* [Task instructions]:
One part of the entries below is wanted: the lines from the one containing "camera: 85 degrees left, 0 degrees up" through the one containing "(935, 241) = (421, 74): picture". Write those out exactly and nothing else.

* [Given records]:

-----

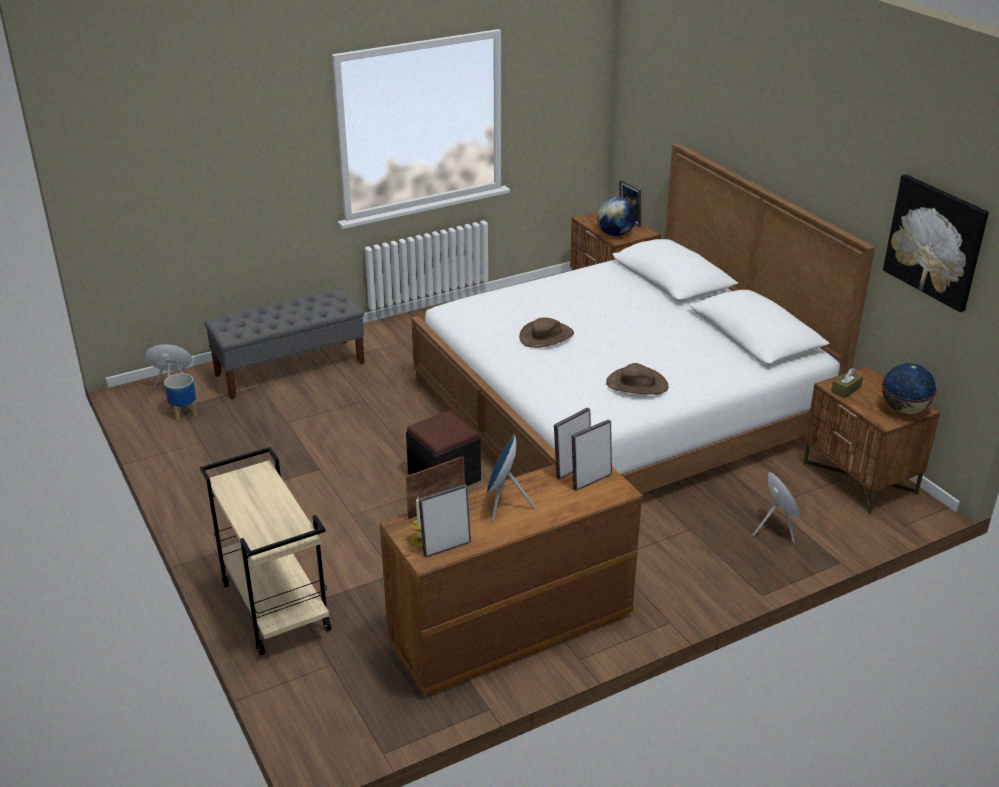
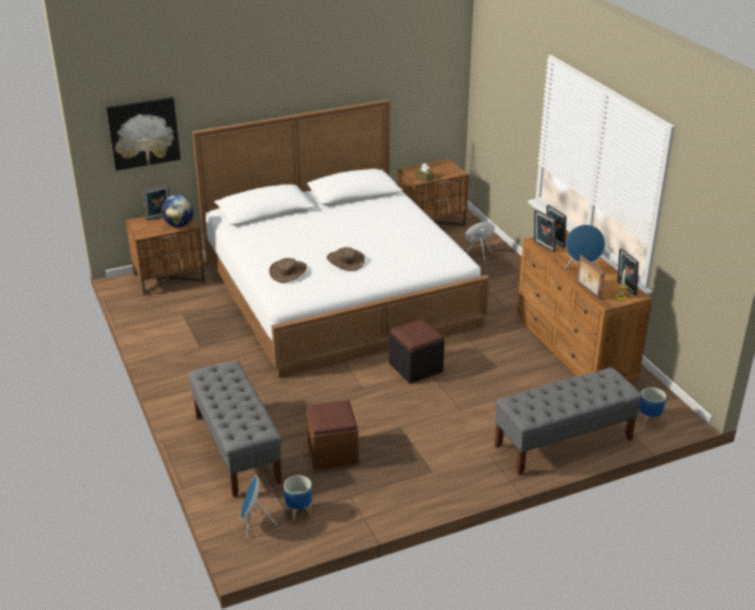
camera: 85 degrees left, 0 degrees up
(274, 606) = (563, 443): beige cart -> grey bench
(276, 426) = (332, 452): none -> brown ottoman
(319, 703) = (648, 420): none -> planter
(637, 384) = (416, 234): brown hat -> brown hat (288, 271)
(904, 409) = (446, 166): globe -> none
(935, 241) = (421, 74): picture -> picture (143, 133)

-----

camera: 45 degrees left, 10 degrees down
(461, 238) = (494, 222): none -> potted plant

-----

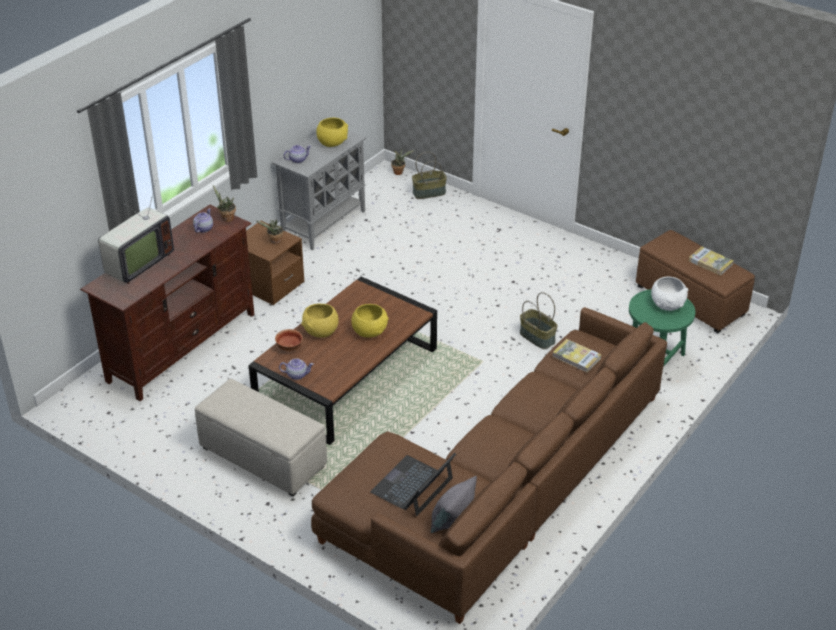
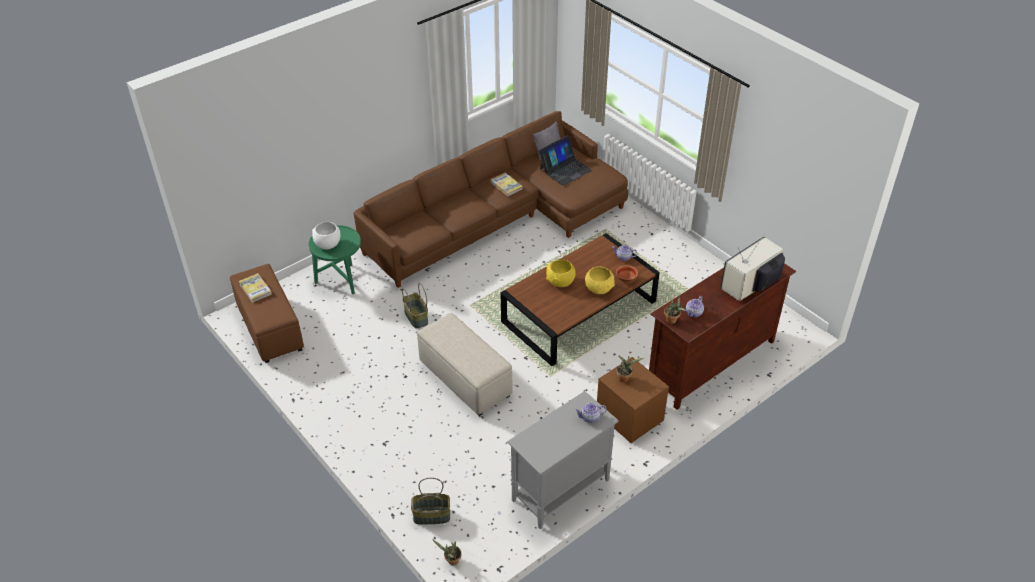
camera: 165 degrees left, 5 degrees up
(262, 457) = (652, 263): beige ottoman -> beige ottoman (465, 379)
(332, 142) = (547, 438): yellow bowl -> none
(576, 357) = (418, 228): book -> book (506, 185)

-----

* [Reply to the task]:
camera: 85 degrees left, 0 degrees up
(274, 606) = (563, 443): beige cart -> grey bench
(276, 426) = (332, 452): none -> brown ottoman
(319, 703) = (648, 420): none -> planter
(637, 384) = (416, 234): brown hat -> brown hat (288, 271)
(904, 409) = (446, 166): globe -> none
(935, 241) = (421, 74): picture -> picture (143, 133)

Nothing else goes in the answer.